Dans une interview exclusive donnée au Parisien le 14 juin, Agnès Buzyn, nouvelle ministre des Solidarités et de la Santé affiche ses priorités, lutte contre les déserts médicaux, prévention, et dossier de l'obligation vaccinale chez l’enfant.
Aujourd'hui, seuls trois vaccins infantiles sont obligatoires (diphtérie, tétanos, et polio), huit autres, dont la coqueluche, l'hépatite B, la rougeole, étant seulement recommandés. Pour Agnès Buzyn, ce double système est une exception française et pose un vrai problème de santé publique. Aujourd'hui, en France, la rougeole réapparaît et dix enfants sont décédés depuis 2008. Comme ce vaccin est seulement recommandé et non obligatoire, le taux de couverture est de 75 % alors qu'il devrait être de 95 % pour prévenir cette épidémie. Le même problème se pose avec la méningite et face à ce constat la ministre réfléchit à rendre obligatoires les onze vaccins* pour une durée limitée, qui pourrait être de cinq à dix ans, ce qu’a fait l’Italie la semaine précédente.

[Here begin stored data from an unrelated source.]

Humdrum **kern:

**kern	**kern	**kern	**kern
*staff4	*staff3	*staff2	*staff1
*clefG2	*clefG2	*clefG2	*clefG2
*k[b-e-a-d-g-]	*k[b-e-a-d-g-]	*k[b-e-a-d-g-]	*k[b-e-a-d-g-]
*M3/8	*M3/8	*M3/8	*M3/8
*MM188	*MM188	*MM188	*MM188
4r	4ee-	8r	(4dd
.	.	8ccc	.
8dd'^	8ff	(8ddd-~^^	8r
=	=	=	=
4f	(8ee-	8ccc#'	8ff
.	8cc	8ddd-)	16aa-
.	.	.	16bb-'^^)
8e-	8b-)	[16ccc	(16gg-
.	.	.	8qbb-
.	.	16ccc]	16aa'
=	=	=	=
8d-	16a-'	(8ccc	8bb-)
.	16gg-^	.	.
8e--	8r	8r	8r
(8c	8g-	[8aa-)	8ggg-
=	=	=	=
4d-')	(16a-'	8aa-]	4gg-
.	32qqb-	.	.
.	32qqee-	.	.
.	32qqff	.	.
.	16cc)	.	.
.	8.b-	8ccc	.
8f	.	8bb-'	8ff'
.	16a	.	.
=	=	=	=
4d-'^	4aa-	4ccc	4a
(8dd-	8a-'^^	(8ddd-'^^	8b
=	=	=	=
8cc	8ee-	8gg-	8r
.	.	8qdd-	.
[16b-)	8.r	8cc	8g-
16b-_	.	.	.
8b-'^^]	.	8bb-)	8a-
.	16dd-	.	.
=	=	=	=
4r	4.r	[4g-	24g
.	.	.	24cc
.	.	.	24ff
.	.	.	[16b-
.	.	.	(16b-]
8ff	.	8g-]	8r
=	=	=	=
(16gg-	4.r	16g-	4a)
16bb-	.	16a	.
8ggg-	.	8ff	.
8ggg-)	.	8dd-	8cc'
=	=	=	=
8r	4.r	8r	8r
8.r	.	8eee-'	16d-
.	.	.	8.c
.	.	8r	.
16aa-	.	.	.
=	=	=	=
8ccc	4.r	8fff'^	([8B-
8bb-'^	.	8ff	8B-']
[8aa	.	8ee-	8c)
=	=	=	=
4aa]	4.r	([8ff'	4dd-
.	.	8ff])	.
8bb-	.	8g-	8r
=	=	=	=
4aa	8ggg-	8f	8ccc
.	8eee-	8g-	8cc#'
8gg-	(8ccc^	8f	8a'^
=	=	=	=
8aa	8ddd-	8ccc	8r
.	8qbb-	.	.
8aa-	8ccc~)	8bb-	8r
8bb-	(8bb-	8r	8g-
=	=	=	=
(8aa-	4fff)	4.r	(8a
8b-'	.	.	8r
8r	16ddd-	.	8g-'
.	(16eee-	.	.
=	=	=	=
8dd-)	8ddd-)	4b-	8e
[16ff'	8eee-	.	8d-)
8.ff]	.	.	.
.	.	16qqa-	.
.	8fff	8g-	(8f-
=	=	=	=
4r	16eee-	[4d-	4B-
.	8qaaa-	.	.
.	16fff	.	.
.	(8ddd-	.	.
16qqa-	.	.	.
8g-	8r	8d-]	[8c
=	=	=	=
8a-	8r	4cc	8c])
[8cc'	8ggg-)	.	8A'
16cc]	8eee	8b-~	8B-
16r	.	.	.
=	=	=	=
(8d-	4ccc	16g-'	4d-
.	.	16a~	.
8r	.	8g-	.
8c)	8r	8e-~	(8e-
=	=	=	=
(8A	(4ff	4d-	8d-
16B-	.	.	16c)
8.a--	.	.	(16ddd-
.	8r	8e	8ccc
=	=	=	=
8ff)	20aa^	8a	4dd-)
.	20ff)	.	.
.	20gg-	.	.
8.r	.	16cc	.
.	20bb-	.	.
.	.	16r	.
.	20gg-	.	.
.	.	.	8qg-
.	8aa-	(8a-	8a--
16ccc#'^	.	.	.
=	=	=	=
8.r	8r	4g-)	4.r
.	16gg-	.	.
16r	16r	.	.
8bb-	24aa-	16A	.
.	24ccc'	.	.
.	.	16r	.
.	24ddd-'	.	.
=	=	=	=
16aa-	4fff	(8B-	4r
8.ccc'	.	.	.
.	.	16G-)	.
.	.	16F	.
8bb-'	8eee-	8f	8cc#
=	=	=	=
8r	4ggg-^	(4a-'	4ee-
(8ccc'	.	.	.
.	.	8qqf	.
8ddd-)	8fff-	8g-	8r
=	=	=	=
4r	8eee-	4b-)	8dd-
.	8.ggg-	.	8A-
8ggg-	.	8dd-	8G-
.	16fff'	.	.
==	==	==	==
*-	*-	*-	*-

Consciente que beaucoup de français soient opposés à une politique large de vaccination, Agnès Buzyn y trouve là un paradoxe « D'un côté, les Français veulent un vaccin dès qu'un virus apparaît, comme Ebola ou Zika. De l'autre, ils sont méfiants face aux existants… On ne retient que des effets secondaires, dont beaucoup n'ont pas été prouvés… Il faut vraiment faire œuvre de pédagogie. La vaccination, ce n'est pas seulement l'intérêt qu'on y trouve soi-même, c'est un enjeu de solidarité, une façon de protéger l'ensemble de la société ».
A la question de savoir s’il faut passer par l’obligation, Agnès Buzyn oppose l’urgence de la situation évoquant la quinzaine d’enfants hospitalisés à cause de la rougeole. Quant à servir l’intérêt de l’industrie pharmaceutique, la ministre répond clairement qu’on ne peut pas réduire la question de la vaccination à l'intérêt des laboratoires même si ceux-ci gagnent de l’argent.
Enfin, sur une éventuelle obligation de la vaccination antigrippale dès la saison prochaine Agnès Buzyn dit se poser quotidiennement la question pour les professionnels de santé qui en ne s’immunisant pas font courir un risque à leurs patients. Une discussion doit s’organiser sur ce point avec l'ordre des médecins et des pharmaciens.
* Polio, tétanos, diphtérie, coqueluche, rougeole, oreillons, rubéole, hépatite B, bactérie Haemophilus influenzae, pneumocoque, méningocoque C.